By Federal Glover, District 5 County Supervisor
Over the past week, our nation, barely beginning to emerge from the coronavirus pandemic, has been thrown into upheaval following the death of George Floyd. In an era where cell phones can quickly capture events and send them virally, Americans were soon playing and replaying with distress and disgust the video of Floyd dying on the street, his life snuffed out by one who had sworn to protect and defend.
The days following his death have brought about a resurgence of bitterness, anger, desperation and demands for justice that is not new to communities of color. Thousands across the United States are locking arms in solidarity and marching to seek justice for Floyd, but also to bring an end to the disparities that have left many young African-Americans dead at the hands of law enforcement.
As the only African American who has served on the Contra Costa Board of Supervisors, I want to be crystal clear in saying I oppose violence.
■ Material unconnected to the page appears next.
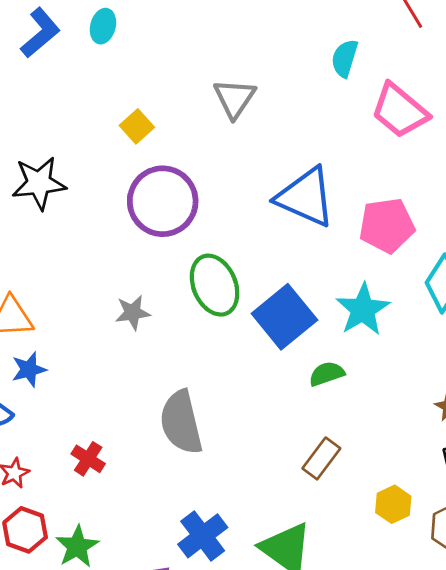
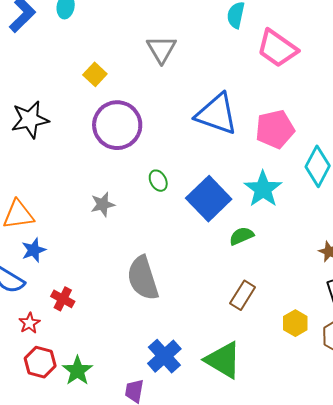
green ellipse: (215, 285) -> (158, 181), size x0.5
red cross: (88, 459) -> (63, 299), moved

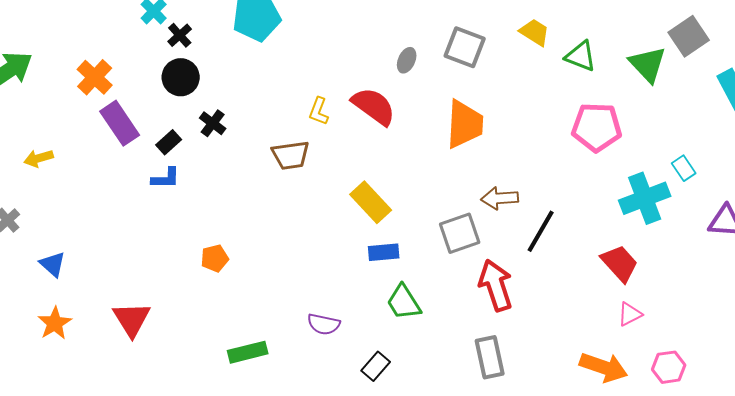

Violence begets more violence. I understand why some would feel they have no recourse but to resort to violence, but I unequivocally reject the idea that violence is the solution. Additionally, the opportunists who have co-opted legitimate protests and used the painful circumstances of Floyd’s death as an excuse for looting, theft and arson, should be held accountable for what they’ve done.
Even as we reject violence and the horrifying tactics of those opportunists, we cannot go back to the status quo. We cannot assume that once people have expressed themselves, they will simply go back to their communities and be ready to accept the practices that triggered this crisis. If for a moment we think that silencing legitimate protesters and ignoring the tragic circumstances that led to George Floyd’s death will restore a sense of balance, we are sadly mistaken.
The protests have drawn individuals with opposing goals. There are those who want America to understand their pain and fix the circumstances that lead to practices that victimize people of color. But there are also those who are anarchists, seeking every opportunity to fan the flames of discontent and destabilize communities for their own selfish gain. What is certainly noteworthy is that the faces of legitimate protestors are as diverse as America itself. People of all races, ethnicities and ages have come together to be heard and to demand that equality become the new norm.
As a county supervisor, I’ve spent the past 20 years assessing difficult situations and making critical decisions. I have never shied away from the hard conversations even when the most vociferous have disagreed with me. I bring to the conversation the reality that I am African American. My wife, my children and my grandchildren are African American. And, now, many of my constituents have called upon me to start the conversation about race, not only as an elected official, but as a person of color.
Good people across our nation have risen in solidarity with communities of color to say, “we cannot accept things as they are.” While many have never had the experience with law enforcement that persons of color have, they understand that if one part of our community is broken, then the entire community is broken. We are, after all, our brothers’ keepers. I call upon all Bay Area residents to be their brothers’ keepers. Reject discrimination. Demand equal treatment. Oppose prejudice. We are bigger and better than these things.
It is time we begin listening to each other, communicating with and understanding each other. Honest dialog must begin today.
Contra Costa County Supervisor Federal Glover of Pittsburg is the only African American to serve on the Board of Supervisors.